Inventory Overhang Industry channel inventory sits at 4-4.5 million units of old-rated stock; while manageable, it requires liquidation through June 2026.
Seasonality Despite diversification, ~60% of revenue remains tied to RAC, leaving the company vulnerable to unseasonal weather patterns.

Q&A Highlights

RAC Industry & Pricing

  • Question: What is the impact of new BEE norms and commodity costs on pricing? (Aniruddha Joshi)
  • Answer: There is an 8-10% price escalation; roughly 50% is from BEE re-rating and 50% from the Q3 commodity lag. (Ajay DD Singhania)

Segmental Rationale

  • Question: What specific initiatives are scaling SDA and LDA? (Sucrit D Patil)
  • Answer: We are expanding product categories (air fryers, nutri-blenders) and moving into high-value LDA like front-load washing machines. (Ajay DD Singhania)
  • Answer: Capital allocation is diligent; we only invest once an IRR is validated by customer interest and R&D approval. (Narayan Lodha)

Washing Machine Strategy

  • Question: How are you positioning for the front-load category given low industry outsourcing? (Tanay Shah)
  • Answer: Our Hisense JV has completed trial production; we aim to be a first-mover in domestic front-load manufacturing for both Hisense and third-party brands. (Ajay DD Singhania)

Margin Profile

  • Question: How do margins compare across segments? (Praveen Sahay)
  • Answer: RAC gross margins are lowest at 14-15%; SDA, LDA, and Components are higher at 16-18%, driving the overall 102 bps EBITDA margin expansion. (Ajay DD Singhania)

Key Takeaway

EPACK Durable delivered a resilient Q3 FY26, with revenue growing 13.5% to ₹427.8 crores despite a sluggish Room Air Conditioner (RAC) market.

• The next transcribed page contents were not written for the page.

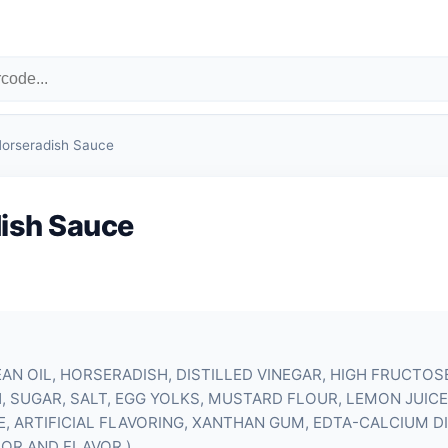
orseradish Sauce
ish Sauce
AN OIL, HORSERADISH, DISTILLED VINEGAR, HIGH FRUCTOS
 SUGAR, SALT,
EGG YOLKS
, MUSTARD FLOUR, LEMON JUICE
 ARTIFICIAL FLAVORING, XANTHAN GUM, EDTA-CALCIUM D
OR AND FLAVOR.)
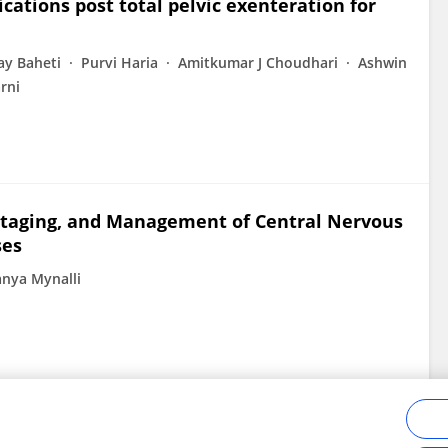
ications post total pelvic exenteration for
ay Baheti
Purvi Haria
Amitkumar J Choudhari
Ashwin
rni
Staging, and Management of Central Nervous
ses
anya Mynalli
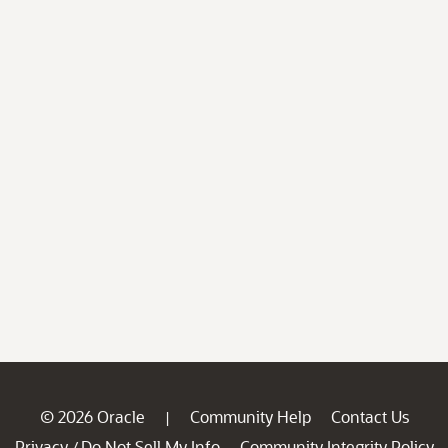
© 2026 Oracle
Community Help
Contact Us
|
Privacy
Do Not Sell My Info
Community Integrity Policy
/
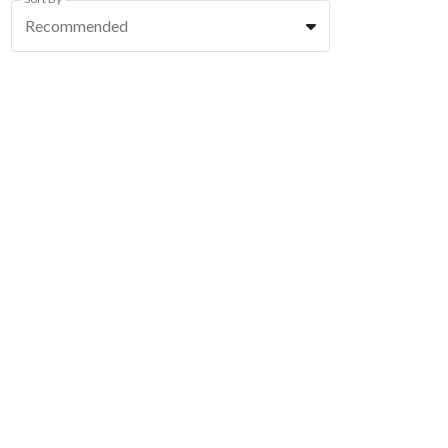
Recommended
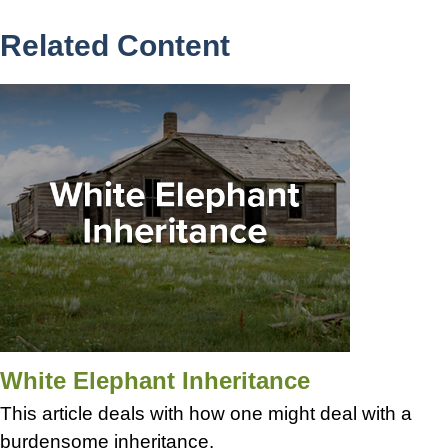
Related Content
White Elephant Inheritance
This article deals with how one might deal with a
burdensome inheritance.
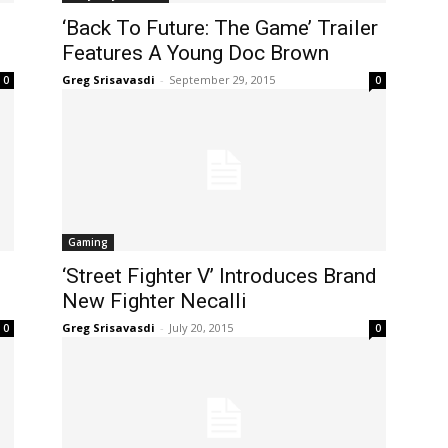
‘Back To Future: The Game’ Trailer
Features A Young Doc Brown
Greg Srisavasdi
-
September 29, 2015
0
0
Gaming
‘Street Fighter V’ Introduces Brand
New Fighter Necalli
Greg Srisavasdi
-
July 20, 2015
0
0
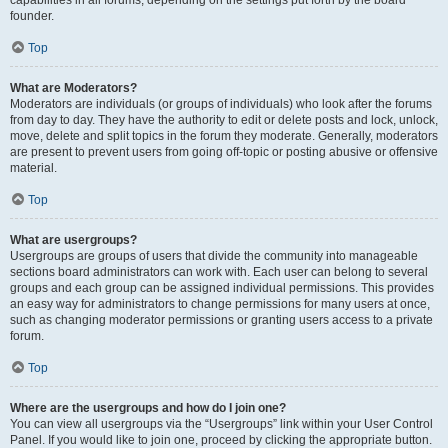
founder.
Top
What are Moderators?
Moderators are individuals (or groups of individuals) who look after the forums
from day to day. They have the authority to edit or delete posts and lock, unlock,
move, delete and split topics in the forum they moderate. Generally, moderators
are present to prevent users from going off-topic or posting abusive or offensive
material.
Top
What are usergroups?
Usergroups are groups of users that divide the community into manageable
sections board administrators can work with. Each user can belong to several
groups and each group can be assigned individual permissions. This provides
an easy way for administrators to change permissions for many users at once,
such as changing moderator permissions or granting users access to a private
forum.
Top
Where are the usergroups and how do I join one?
You can view all usergroups via the “Usergroups” link within your User Control
Panel. If you would like to join one, proceed by clicking the appropriate button.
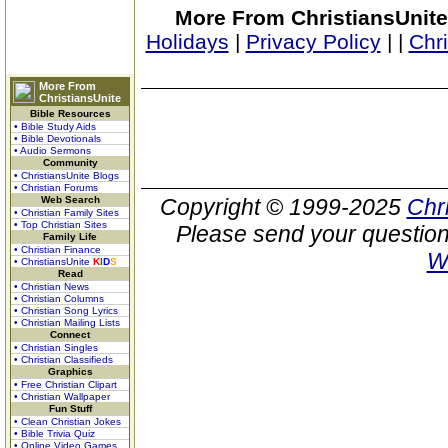
More From ChristiansUnite
Holidays
|
Privacy Policy
|
|
Chr
More From
ChristiansUnite
Bible Resources
• Bible Study Aids
• Bible Devotionals
• Audio Sermons
Community
• ChristiansUnite Blogs
• Christian Forums
Web Search
Copyright © 1999-2025
Chr
• Christian Family Sites
• Top Christian Sites
Please send your question
Family Life
• Christian Finance
W
• ChristiansUnite
K
I
D
S
Read
• Christian News
• Christian Columns
• Christian Song Lyrics
• Christian Mailing Lists
Connect
• Christian Singles
• Christian Classifieds
Graphics
• Free Christian Clipart
• Christian Wallpaper
Fun Stuff
• Clean Christian Jokes
• Bible Trivia Quiz
• Online Video Games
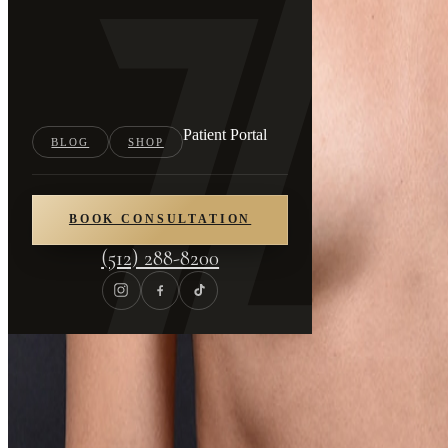
Patient Portal
BLOG
SHOP
BOOK CONSULTATION
(512) 288-8200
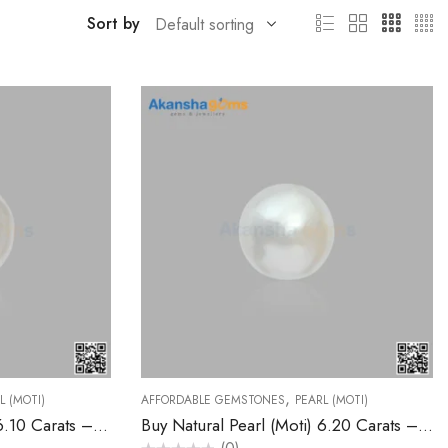
Sort by
,
L (MOTI)
AFFORDABLE GEMSTONES
PEARL (MOTI)
Buy Natural Pearl (Moti) 6.10 Carats – Akansha Gems
Buy Natural Pearl (Moti) 6.20 Carats – Akansha Gems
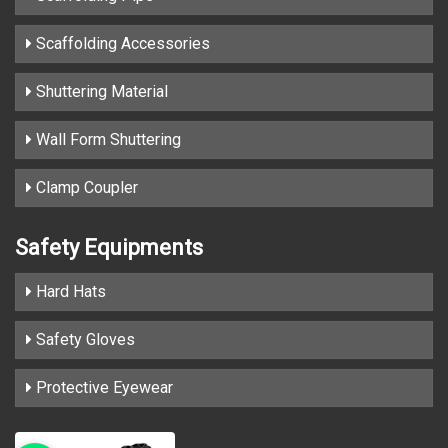
Scaffolding Accessories
Shuttering Material
Wall Form Shuttering
Clamp Coupler
Safety Equipments
Hard Hats
Safety Gloves
Protective Eyewear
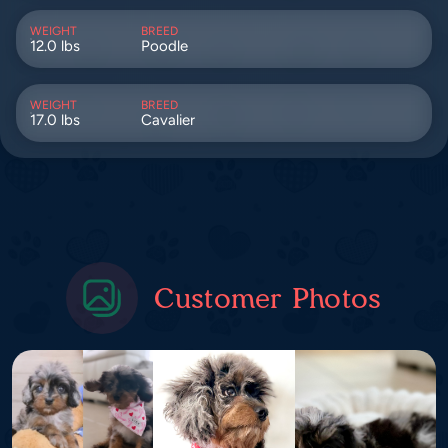
WEIGHT
BREED
12.0 lbs
Poodle
WEIGHT
BREED
17.0 lbs
Cavalier
Customer Photos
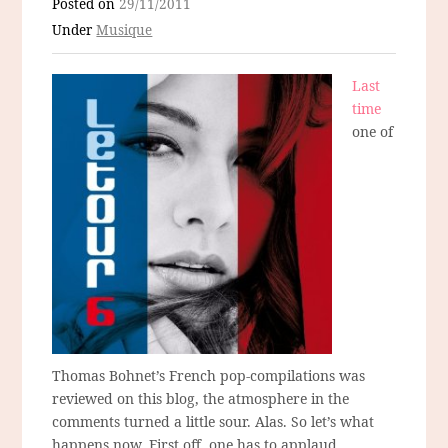
Posted on
29/11/2011
Under
Musique
Last
time
one of
Thomas Bohnet’s French pop-compilations was
reviewed on this blog, the atmosphere in the
comments turned a little sour. Alas. So let’s what
happens now. First off, one has to applaud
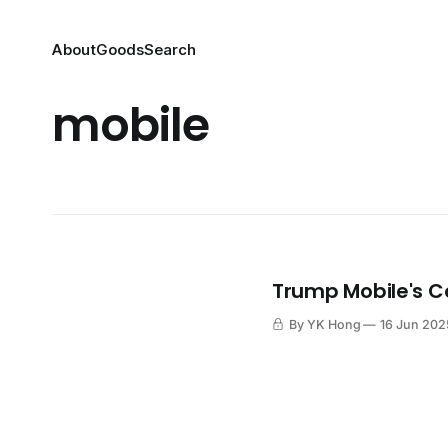
About
Goods
Search
mobile
Trump Mobile's C
By YK Hong
16 Jun 202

The quarter highlighted a successful strategic pivot, as non-RAC segments (SDA, LDA, and Components) saw explosive growth, reducing RAC revenue concentration to below 60%. EBITDA margins expanded by 102 bps to 7.41% due to this richer product mix and better utilization of the Sri City facility. Management has committed to a ₹450 crore capex cycle, with ₹218 crores already deployed to operationalize the Hisense JV and Bhiwadi plants. While FY26 revenue is expected to be flattish due to industry-wide RAC degrowth in H1, the outlook for CY2026 remains bullish with 15-20% volume growth projected. The company remains well-positioned to benefit from the 8-10% industry-wide price hikes and its expanding footprint in the high-margin washing machine and component sectors.